But jump to Medieval Europe and you’ll find cats didn’t fare nearly as well. Authors of The Domestic Cat cite the “gradual extinction of the pagan gods and goddesses, and the rise and spread of Christianity” as having shaped the public’s view of cats into something sinister. (Itself likely rooted in pagan tradition, Halloween was also thought to have been co-opted by Christianity.) Through this new framework, cats became “malevolent demons, agents of the Devil, and the traitorous companions of witches and necromancers.”

In the 1903 classic The Book of the Cat, Frances Simpson writes, “It was believed that the Devil borrowed the coat of a black cat when he wished to torment his victims.” The result? Black cats were frequently chased, tortured, and burned alive—especially during religious festivals and feasts.

Cats’ blood was frequently used in sundry spells and cures, and cats were often either characterized as witches’ familiars or witches who had taken a cat’s form. As such, “witches” and their cats were typically punished together. Recorded in Richard Kieckhefer’s European Witch Trials, there are countless records like this one: “1420 or 1423 Rome woman burned by inquisitor for changing self into form of cat and killing children with Devil’s aid.”

And, Simpson notes, “After a famous French trial in the 17th Century, a woman condemned as a murderess was hung in an iron cage over a slow fire and 14 poor, unoffending cats were made to share the same fate.”
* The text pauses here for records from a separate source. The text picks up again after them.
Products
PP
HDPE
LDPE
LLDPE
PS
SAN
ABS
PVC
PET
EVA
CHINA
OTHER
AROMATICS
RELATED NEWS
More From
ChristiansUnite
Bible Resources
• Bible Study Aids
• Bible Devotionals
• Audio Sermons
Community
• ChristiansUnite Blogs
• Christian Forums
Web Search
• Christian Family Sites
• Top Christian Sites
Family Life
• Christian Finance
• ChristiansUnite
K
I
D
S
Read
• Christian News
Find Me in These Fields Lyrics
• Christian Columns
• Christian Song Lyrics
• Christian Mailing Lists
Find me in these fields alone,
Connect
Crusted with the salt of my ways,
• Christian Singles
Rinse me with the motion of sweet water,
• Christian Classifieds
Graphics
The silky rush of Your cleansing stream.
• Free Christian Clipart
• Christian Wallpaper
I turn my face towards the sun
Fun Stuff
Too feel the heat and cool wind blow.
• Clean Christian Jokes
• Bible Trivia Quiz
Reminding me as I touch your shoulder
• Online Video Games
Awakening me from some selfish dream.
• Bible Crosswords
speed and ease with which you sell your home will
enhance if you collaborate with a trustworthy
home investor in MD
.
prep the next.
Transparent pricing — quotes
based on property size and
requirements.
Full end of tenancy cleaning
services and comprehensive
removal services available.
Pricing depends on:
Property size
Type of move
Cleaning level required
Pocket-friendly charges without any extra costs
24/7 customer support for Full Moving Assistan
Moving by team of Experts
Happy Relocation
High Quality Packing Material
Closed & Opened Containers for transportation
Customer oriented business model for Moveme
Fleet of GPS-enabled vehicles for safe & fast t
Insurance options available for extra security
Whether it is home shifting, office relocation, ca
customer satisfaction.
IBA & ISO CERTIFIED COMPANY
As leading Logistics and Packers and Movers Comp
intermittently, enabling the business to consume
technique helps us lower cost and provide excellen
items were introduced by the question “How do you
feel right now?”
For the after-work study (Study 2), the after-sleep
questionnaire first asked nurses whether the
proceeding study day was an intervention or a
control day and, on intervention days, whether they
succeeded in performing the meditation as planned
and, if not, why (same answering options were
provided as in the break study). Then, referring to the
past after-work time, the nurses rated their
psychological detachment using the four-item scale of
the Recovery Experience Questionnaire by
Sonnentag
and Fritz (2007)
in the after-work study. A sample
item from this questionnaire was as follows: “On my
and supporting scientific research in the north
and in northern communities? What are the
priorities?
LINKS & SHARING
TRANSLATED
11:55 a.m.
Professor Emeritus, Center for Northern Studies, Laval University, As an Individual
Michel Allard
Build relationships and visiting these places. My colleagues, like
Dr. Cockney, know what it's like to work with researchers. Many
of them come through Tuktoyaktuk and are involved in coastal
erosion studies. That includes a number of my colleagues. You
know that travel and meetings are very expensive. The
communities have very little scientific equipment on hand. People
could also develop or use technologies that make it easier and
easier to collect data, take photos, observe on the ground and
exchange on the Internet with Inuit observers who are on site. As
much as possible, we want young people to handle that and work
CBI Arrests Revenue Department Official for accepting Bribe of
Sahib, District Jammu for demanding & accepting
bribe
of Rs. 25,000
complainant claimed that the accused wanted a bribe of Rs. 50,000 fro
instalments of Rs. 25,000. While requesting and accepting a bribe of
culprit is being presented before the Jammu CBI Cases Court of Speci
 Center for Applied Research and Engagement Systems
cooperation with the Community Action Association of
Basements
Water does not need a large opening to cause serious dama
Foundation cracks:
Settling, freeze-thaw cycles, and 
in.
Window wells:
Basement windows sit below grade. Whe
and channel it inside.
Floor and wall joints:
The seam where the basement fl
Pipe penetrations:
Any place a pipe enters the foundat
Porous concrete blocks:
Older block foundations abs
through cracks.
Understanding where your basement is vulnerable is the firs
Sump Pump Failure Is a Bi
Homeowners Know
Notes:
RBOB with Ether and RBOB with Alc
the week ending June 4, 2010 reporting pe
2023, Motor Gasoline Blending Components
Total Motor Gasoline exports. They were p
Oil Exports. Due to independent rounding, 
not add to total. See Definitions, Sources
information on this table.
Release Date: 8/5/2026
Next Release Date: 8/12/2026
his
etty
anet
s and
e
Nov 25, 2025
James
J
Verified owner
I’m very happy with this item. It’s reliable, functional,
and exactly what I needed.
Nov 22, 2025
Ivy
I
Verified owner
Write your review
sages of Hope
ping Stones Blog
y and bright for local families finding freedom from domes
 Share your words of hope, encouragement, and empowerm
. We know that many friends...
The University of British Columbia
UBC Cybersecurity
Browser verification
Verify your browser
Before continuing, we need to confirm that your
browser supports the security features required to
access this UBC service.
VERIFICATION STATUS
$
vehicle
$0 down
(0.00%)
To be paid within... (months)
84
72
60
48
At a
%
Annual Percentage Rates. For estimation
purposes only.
But Author Harrison Weir blamed static electricity for the cat’s historical bad luck. In Our Cats and All About Them, he writes, “A very remarkable peculiarity of the domestic cat. . . is the extraordinary property which its fur possesses of yielding electric sparks when hand-rubbed or by other friction, the black in a larger degree than any other colour, even the rapid motion of a fast retreating cat through rough, tangled underwood having been known to, produce a luminous effect. In frosty weather it is the more noticeable, the coldness of the weather apparently giving intensity and brilliancy, which to the ignorant would certainly be attributed to the interference of the spiritual or superhuman.”

Couple that with the nocturnal creature’s “glowing,” light-reflective eyes? Now you’ve got even more of the stuff of superstition.